There is something quietly luminous in the way a building, like a fine wine, reveals its character: shape, material, context. At “A Night of Spanish Wine & High Architecture,” RIVA Spain and AIA Miami invited a group of architects and designers to sip, savor, and reflect on the architecture behind some of Spain’s most striking wineries — all within the gloss and calm of RIVA Spain’s flagship.
Held at the RIVA Spain flagship in Miami, the event transformed the hardwood flooring store into a true cultural salon. As Flagship Director Juan Reina explained, the purpose extends beyond flooring or finishes: “we really connect with the community, people that truly appreciate and understand culture, design, and push the conversation forward, for luxury and nature.” The twist: the impetus of the evening was wine — but wine as told through architecture. Interior designer Laura Arana, the Spanish-born designer behind the Flagship, introduced this notion with clarity: “Spain treats wineries a little more as a cultural movement.” Having lived in Miami for many years, she highlighted how the evening would “go through the most spectacular wineries” and their buildings. This is no accident: regions like Rioja and Ribera del Duero have attracted world-renowned architects to design wineries that function as both production facilities and sculptural landmarks. On the wine side, sommelier Miguel Martínez framed the pairing thus: “The idea tonight is to make this match between the architecture of the wineries … and talk about how this pairing is going to be enjoyed by our guests with the amazing wines from Rioja … then … move to Ribera del Duero.” The materiality of wine meets the materiality of design: wood barrels, oak casks, limestone walls — surfaces that age, patinate, resonate.

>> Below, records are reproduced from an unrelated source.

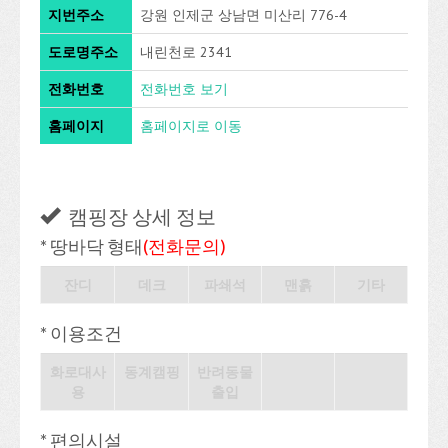
지번주소
강원 인제군 상남면 미산리 776-4
도로명주소
내린천로 2341
전화번호
전화번호 보기
홈페이지
홈페이지로 이동
캠핑장 상세 정보
* 땅바닥 형태
(전화문의)
잔디
데크
파쇄석
맨흙
기타
* 이용조건
화로대사
동계캠핑
반려동물
용
출입
* 편의시설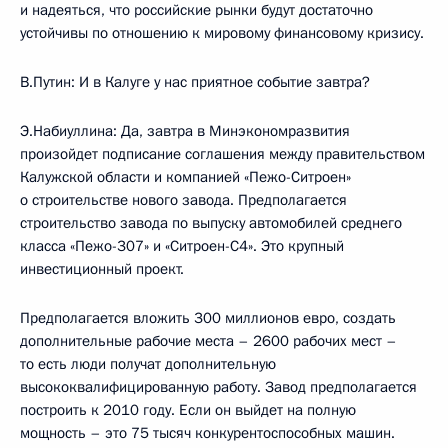
и надеяться, что российские рынки будут достаточно
устойчивы по отношению к мировому финансовому кризису.
В.Путин: И в Калуге у нас приятное событие завтра?
Э.Набиуллина: Да, завтра в Минэкономразвития
произойдет подписание соглашения между правительством
Калужской области и компанией «Пежо-Ситроен»
о строительстве нового завода. Предполагается
строительство завода по выпуску автомобилей среднего
класса «Пежо-307» и «Ситроен-С4». Это крупный
инвестиционный проект.
Предполагается вложить 300 миллионов евро, создать
дополнительные рабочие места – 2600 рабочих мест –
то есть люди получат дополнительную
высококвалифицированную работу. Завод предполагается
построить к 2010 году. Если он выйдет на полную
мощность – это 75 тысяч конкурентоспособных машин.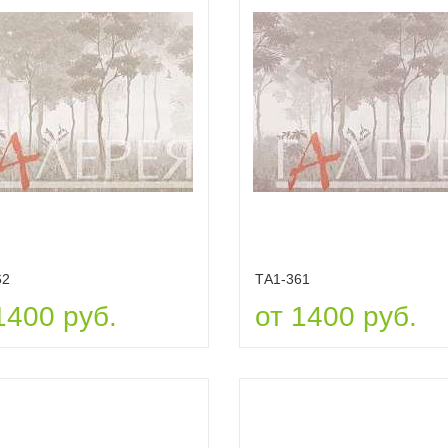
62
ТА1-361
1400 руб.
от 1400 руб.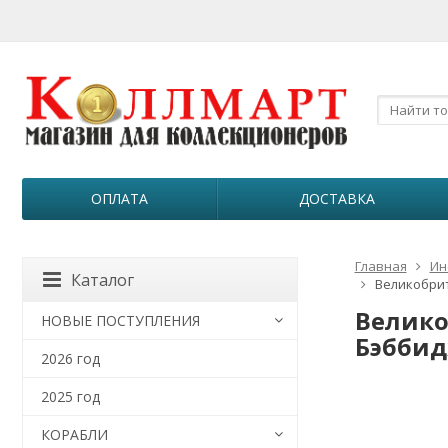
ОПЛАТА
ДОСТАВКА
Главная
Ин
Каталог
Великобрит
Великоб
НОВЫЕ ПОСТУПЛЕНИЯ
Бэббид
2026 год
2025 год
КОРАБЛИ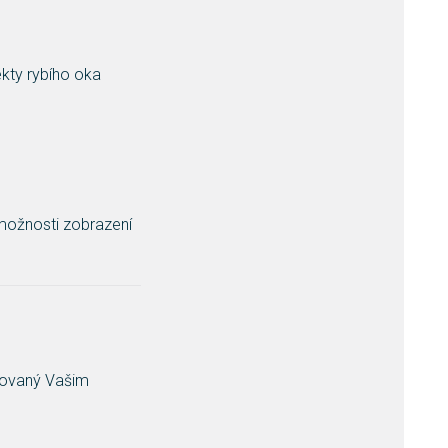
ekty rybího oka
možnosti zobrazení
rovaný Vašim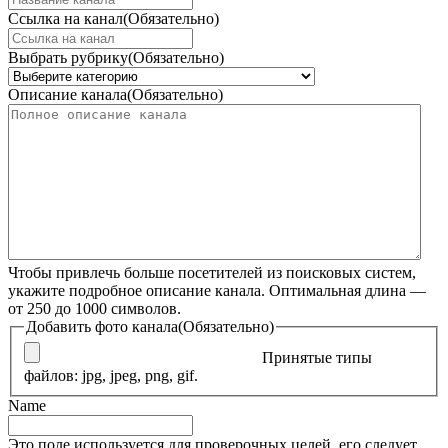
Ссылка на канал
(Обязательно)
Выбрать рубрику
(Обязательно)
Описание канала
(Обязательно)
Чтобы привлечь больше посетителей из поисковых систем,
укажите подробное описание канала. Оптимальная длина —
от 250 до 1000 символов.
Добавить фото канала
(Обязательно)
Принятые типы
файлов: jpg, jpeg, png, gif.
Name
Это поле используется для проверочных целей, его следует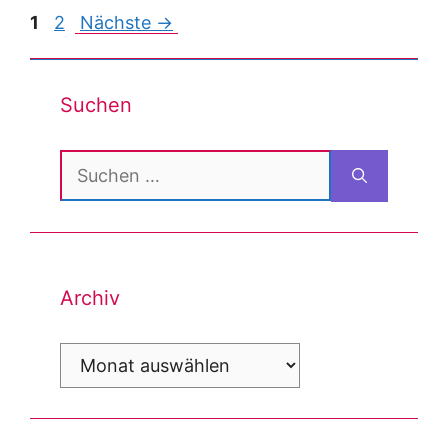
Post
1
2
Nächste →
navigation
Suchen
Suchen
nach:
Archiv
Archiv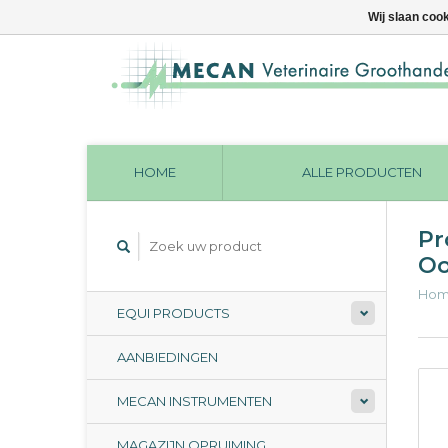
Wij slaan coo
HOME
ALLE PRODUCTEN
Pr
Oo
Ho
EQUI PRODUCTS
AANBIEDINGEN
MECAN INSTRUMENTEN
MAGAZIJN OPRUIMING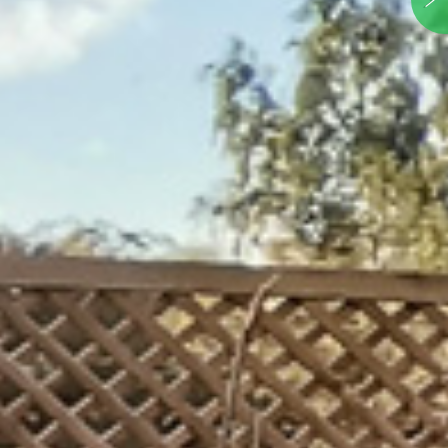
Łomnica/ koło Karpacza
Polska , Dolnośląskie, Karkonoski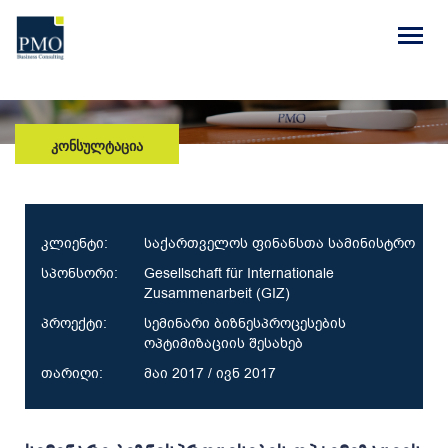
ᲙᲝᲜᲡᲣᲚᲢᲐᲪᲘᲐ
კლიენტი:
საქართველოს ფინანსთა სამინისტრო
სპონსორი:
Gesellschaft für Internationale
Zusammenarbeit (GIZ)
პროექტი:
სემინარი ბიზნესპროცესების
ოპტიმიზაციის შესახებ
თარიღი:
მაი 2017 / ივნ 2017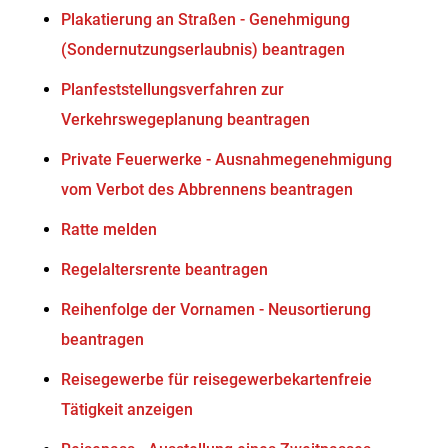
Plakatierung an Straßen - Genehmigung
(Sondernutzungserlaubnis) beantragen
Planfeststellungsverfahren zur
Verkehrswegeplanung beantragen
Private Feuerwerke - Ausnahmegenehmigung
vom Verbot des Abbrennens beantragen
Ratte melden
Regelaltersrente beantragen
Reihenfolge der Vornamen - Neusortierung
beantragen
Reisegewerbe für reisegewerbekartenfreie
Tätigkeit anzeigen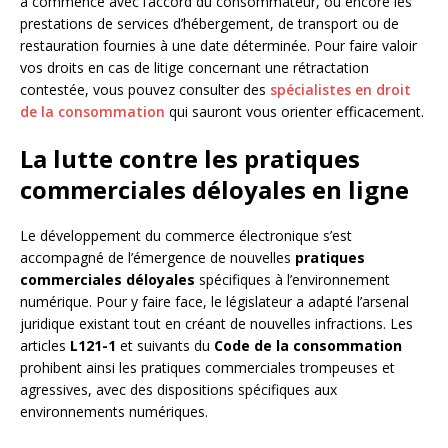
a commencé avec l’accord du consommateur, ou encore les
prestations de services d’hébergement, de transport ou de
restauration fournies à une date déterminée. Pour faire valoir
vos droits en cas de litige concernant une rétractation
contestée, vous pouvez consulter des
spécialistes en droit
de la consommation
qui sauront vous orienter efficacement.
La lutte contre les pratiques
commerciales déloyales en ligne
Le développement du commerce électronique s’est
accompagné de l’émergence de nouvelles
pratiques
commerciales déloyales
spécifiques à l’environnement
numérique. Pour y faire face, le législateur a adapté l’arsenal
juridique existant tout en créant de nouvelles infractions. Les
articles
L121-1
et suivants du
Code de la consommation
prohibent ainsi les pratiques commerciales trompeuses et
agressives, avec des dispositions spécifiques aux
environnements numériques.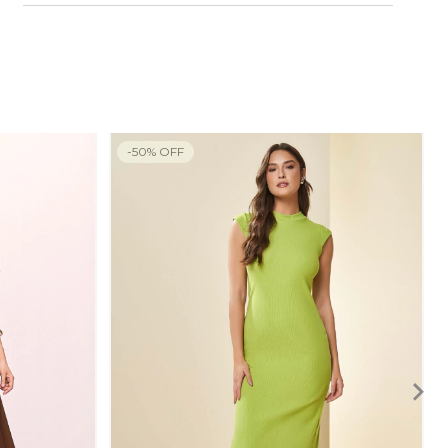
-
50
%
OFF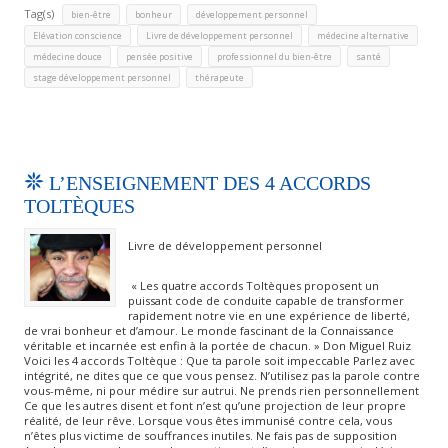
Tag(s)
,
,
,
bien-être
bonheur
développement personnel
,
,
,
Elévation conscience
Livre de développement personnel
médecine alternative
,
,
,
,
médecine douce
pensée positive
professionnel du bien-être
santé
,
stage développement personnel
thérapeute
L’ENSEIGNEMENT DES 4 ACCORDS
TOLTÈQUES
Livre de développement personnel
« Les quatre accords Toltèques proposent un
puissant code de conduite capable de transformer
rapidement notre vie en une expérience de liberté,
de vrai bonheur et d’amour. Le monde fascinant de la Connaissance
véritable et incarnée est enfin à la portée de chacun. » Don Miguel Ruiz
Voici les 4 accords Toltèque : Que ta parole soit impeccable Parlez avec
intégrité, ne dites que ce que vous pensez. N’utilisez pas la parole contre
vous-même, ni pour médire sur autrui. Ne prends rien personnellement
Ce que les autres disent et font n’est qu’une projection de leur propre
réalité, de leur rêve. Lorsque vous êtes immunisé contre cela, vous
n’êtes plus victime de souffrances inutiles. Ne fais pas de supposition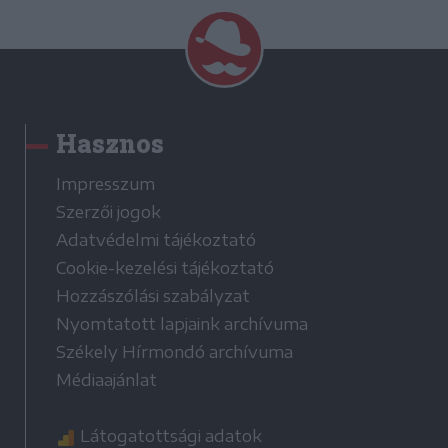
Hasznos
Impresszum
Szerzői jogok
Adatvédelmi tájékoztató
Cookie-kezelési tájékoztató
Hozzászólási szabályzat
Nyomtatott lapjaink archívuma
Székely Hírmondó archívuma
Médiaajánlat
Látogatottsági adatok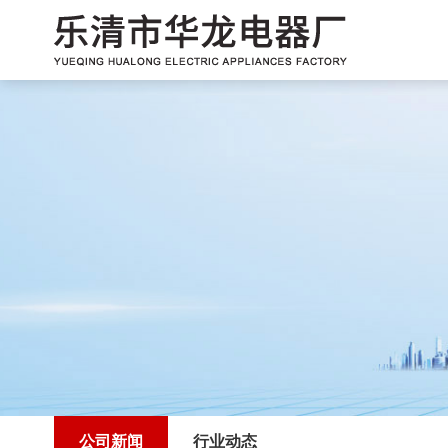
公司新闻
行业动态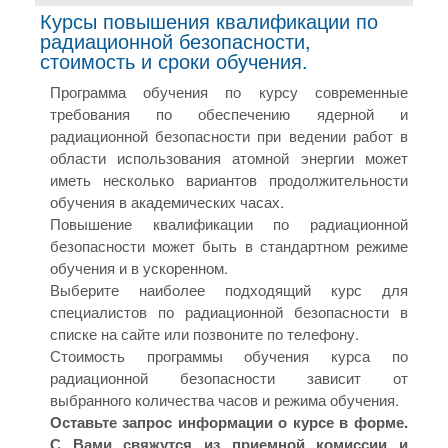
Курсы повышения квалификации по
радиационной безопасности,
стоимость и сроки обучения.
Программа обучения по курсу современные
требования по обеспечению ядерной и
радиационной безопасности при ведении работ в
области использования атомной энергии может
иметь несколько вариантов продолжительности
обучения в академических часах.
Повышение квалификации по радиационной
безопасности может быть в стандартном режиме
обучения и в ускоренном.
Выберите наиболее подходящий курс для
специалистов по радиационной безопасности в
списке на сайте или позвоните по телефону.
Стоимость программы обучения курса по
радиационной безопасности зависит от
выбранного количества часов и режима обучения.
Оставьте запрос информации о курсе в форме.
С Вами свяжутся из приемной комиссии и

Let’s consider one exemplar: the Bodegas Ysios in Rioja Alavesa, designed by Santiago Calatrava and inaugurated in 2001. Standing against the Sierra de Cantabria mountains, the building’s long, linear plan (196 m × 26 m) strictly aligns with the winemaking process. Two concrete load‑bearing walls trace a sinusoidal, undulating shape that is mirrored in the aluminium‑clad roof. The cedar‑wood slat façade recalls wine barrels, and the shallow reflecting ponds at the base amplify the roof’s shimmer.


This is architecture that doesn’t just sit in the vineyard — it emerges from it, echoes it, honours it. The material palette of wood, aluminium, concrete, glass invites a tactile and visual conversation: from the warmth of timber to the cool glint of metal; from the robust concrete walls to transparent vistas of vine and sky. In the store context of RIVA Spain, this conversation is mirrored: natural woods, planks, stone finishes all speak to designed materials that evoke nature while conveying luxury. Sustainability too emerges in these winery‑architectures: thoughtful use of orientation, thermal mass, and natural light. While the event’s setting in Miami emphasized material luxury, the deeper message is how design roots itself in place, climate and craft.


In the current moment, architecture is increasingly about experience and story: not just building a box, but creating a stage for senses, memory and interaction. The pairing of wine and architecture exemplifies this: the vineyards, the barrel‑rooms, the building itself become part of the brand, the visitor‑journey, the identity. The event honoured that trend. Looking ahead: such events — where design firms, craftsmanship and hospitality co‑mingle — will only grow in importance. For Miami’s design community, the RIVA Spain’s Miami Flagship becomes not just a retail venue, but a cultural hub. For architecture lovers, the Spanish wine‑architecture example offers lessons in how materiality, site and narrative converge. It reminds us that luxury is not just a price‑point, but a sensorial, spatial and contextual proposition.


Eduardo Calil (of Calil Architects) emphasised the role of natural materials in contemporary architecture: “As an architect in the city of Miami, we absolutely love to use natural materials such as RIVA’s wood … With contemporary architecture, using natural materials, natural stones, natural woods … actually softens certain architectural work and adds a certain flair.” His testimony underscores how a material like RIVA’s wood flooring becomes more than finish—it becomes narrative, connection, texture.


By linking this to the architecture of wineries — where wood barrel metaphor, linear process, and site‑sensitive design converge — the evening elevated what could have been a simple tasting into a rich, layered experience: architecture table‑side. One might draw parallels: the iconic Bodegas Portia in Ribera del Duero, designed by Norman Foster, uses a tri‑point star plan, steel‑glass‑wood materials, and integrates into the plateau landscape. The building becomes as much part of the wine as the grapes themselves. For attendees in Miami, the ambient layering of natural wood flooring, soft lighting, fine Spanish tapas and Rioja reds established a subtle but potent architecture of hospitality: the store was transformed into a vineyard‑story telling space.


As Laura Arana said: “We’re going to go through the most spectacular wineries … Spain treats wineries a little more as a cultural movement.” Indeed — this evening affirmed that architecture, wine, and design culture are increasingly entangled. In closing: the event reminded us that design is not an end in itself, but a bridge between craft and experience, between vineyard and visitor, between material and memory.